Please format the lines in the records below as a JSON list of strings, one string per line, leaving out any blank lines.

Excerpted records —

--------------------------------

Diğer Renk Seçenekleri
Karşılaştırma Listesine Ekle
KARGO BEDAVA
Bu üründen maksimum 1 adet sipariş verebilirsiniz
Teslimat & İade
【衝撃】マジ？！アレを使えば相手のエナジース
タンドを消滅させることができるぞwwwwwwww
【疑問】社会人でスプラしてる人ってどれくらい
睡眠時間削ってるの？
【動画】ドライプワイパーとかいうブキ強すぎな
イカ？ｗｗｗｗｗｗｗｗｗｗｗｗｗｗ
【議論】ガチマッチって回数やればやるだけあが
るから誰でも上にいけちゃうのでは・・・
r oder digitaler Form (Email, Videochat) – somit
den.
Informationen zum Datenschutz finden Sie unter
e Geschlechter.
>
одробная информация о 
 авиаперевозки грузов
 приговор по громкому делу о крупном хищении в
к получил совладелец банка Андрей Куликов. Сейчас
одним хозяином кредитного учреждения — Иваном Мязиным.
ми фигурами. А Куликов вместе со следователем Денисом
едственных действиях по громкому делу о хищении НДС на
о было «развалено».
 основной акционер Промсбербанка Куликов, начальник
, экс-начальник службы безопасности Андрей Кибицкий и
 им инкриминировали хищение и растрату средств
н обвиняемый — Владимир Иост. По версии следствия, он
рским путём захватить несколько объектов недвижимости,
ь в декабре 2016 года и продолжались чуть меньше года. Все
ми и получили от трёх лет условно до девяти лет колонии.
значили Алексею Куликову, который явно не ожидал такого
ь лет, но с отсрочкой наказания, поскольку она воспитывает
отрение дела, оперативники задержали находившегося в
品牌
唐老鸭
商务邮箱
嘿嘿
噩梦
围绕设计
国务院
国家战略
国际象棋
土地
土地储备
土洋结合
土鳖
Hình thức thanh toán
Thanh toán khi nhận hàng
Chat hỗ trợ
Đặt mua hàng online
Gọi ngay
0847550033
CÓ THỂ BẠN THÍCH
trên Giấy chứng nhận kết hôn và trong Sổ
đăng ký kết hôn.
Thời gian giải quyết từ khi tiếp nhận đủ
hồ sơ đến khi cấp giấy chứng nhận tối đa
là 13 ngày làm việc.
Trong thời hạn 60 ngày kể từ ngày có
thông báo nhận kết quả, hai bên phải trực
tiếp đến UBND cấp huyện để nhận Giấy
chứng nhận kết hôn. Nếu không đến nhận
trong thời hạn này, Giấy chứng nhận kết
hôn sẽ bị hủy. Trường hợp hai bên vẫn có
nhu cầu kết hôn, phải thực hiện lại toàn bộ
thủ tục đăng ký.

--------------------------------

Reply to the exercise —
[
  "Diğer Renk Seçenekleri",
  "Karşılaştırma Listesine Ekle",
  "KARGO BEDAVA",
  "Bu üründen maksimum 1 adet sipariş verebilirsiniz",
  "Teslimat & İade",
  "【衝撃】マジ？！アレを使えば相手のエナジース",
  "タンドを消滅させることができるぞwwwwwwww",
  "【疑問】社会人でスプラしてる人ってどれくらい",
  "睡眠時間削ってるの？",
  "【動画】ドライプワイパーとかいうブキ強すぎな",
  "イカ？ｗｗｗｗｗｗｗｗｗｗｗｗｗｗ",
  "【議論】ガチマッチって回数やればやるだけあが",
  "るから誰でも上にいけちゃうのでは・・・",
  "r oder digitaler Form (Email, Videochat) – somit",
  "den.",
  "Informationen zum Datenschutz finden Sie unter",
  "e Geschlechter.",
  ">",
  "одробная информация о ",
  " авиаперевозки грузов",
  " приговор по громкому делу о крупном хищении в",
  "к получил совладелец банка Андрей Куликов. Сейчас",
  "одним хозяином кредитного учреждения — Иваном Мязиным.",
  "ми фигурами. А Куликов вместе со следователем Денисом",
  "едственных действиях по громкому делу о хищении НДС на",
  "о было «развалено».",
  " основной акционер Промсбербанка Куликов, начальник",
  ", экс-начальник службы безопасности Андрей Кибицкий и",
  " им инкриминировали хищение и растрату средств",
  "н обвиняемый — Владимир Иост. По версии следствия, он",
  "рским путём захватить несколько объектов недвижимости,",
  "ь в декабре 2016 года и продолжались чуть меньше года. Все",
  "ми и получили от трёх лет условно до девяти лет колонии.",
  "значили Алексею Куликову, который явно не ожидал такого",
  "ь лет, но с отсрочкой наказания, поскольку она воспитывает",
  "отрение дела, оперативники задержали находившегося в",
  "品牌",
  "唐老鸭",
  "商务邮箱",
  "嘿嘿",
  "噩梦",
  "围绕设计",
  "国务院",
  "国家战略",
  "国际象棋",
  "土地",
  "土地储备",
  "土洋结合",
  "土鳖",
  "Hình thức thanh toán",
  "Thanh toán khi nhận hàng",
  "Chat hỗ trợ",
  "Đặt mua hàng online",
  "Gọi ngay",
  "0847550033",
  "CÓ THỂ BẠN THÍCH",
  "trên Giấy chứng nhận kết hôn và trong Sổ",
  "đăng ký kết hôn.",
  "Thời gian giải quyết từ khi tiếp nhận đủ",
  "hồ sơ đến khi cấp giấy chứng nhận tối đa",
  "là 13 ngày làm việc.",
  "Trong thời hạn 60 ngày kể từ ngày có",
  "thông báo nhận kết quả, hai bên phải trực",
  "tiếp đến UBND cấp huyện để nhận Giấy",
  "chứng nhận kết hôn. Nếu không đến nhận",
  "trong thời hạn này, Giấy chứng nhận kết",
  "hôn sẽ bị hủy. Trường hợp hai bên vẫn có",
  "nhu cầu kết hôn, phải thực hiện lại toàn bộ",
  "thủ tục đăng ký."
]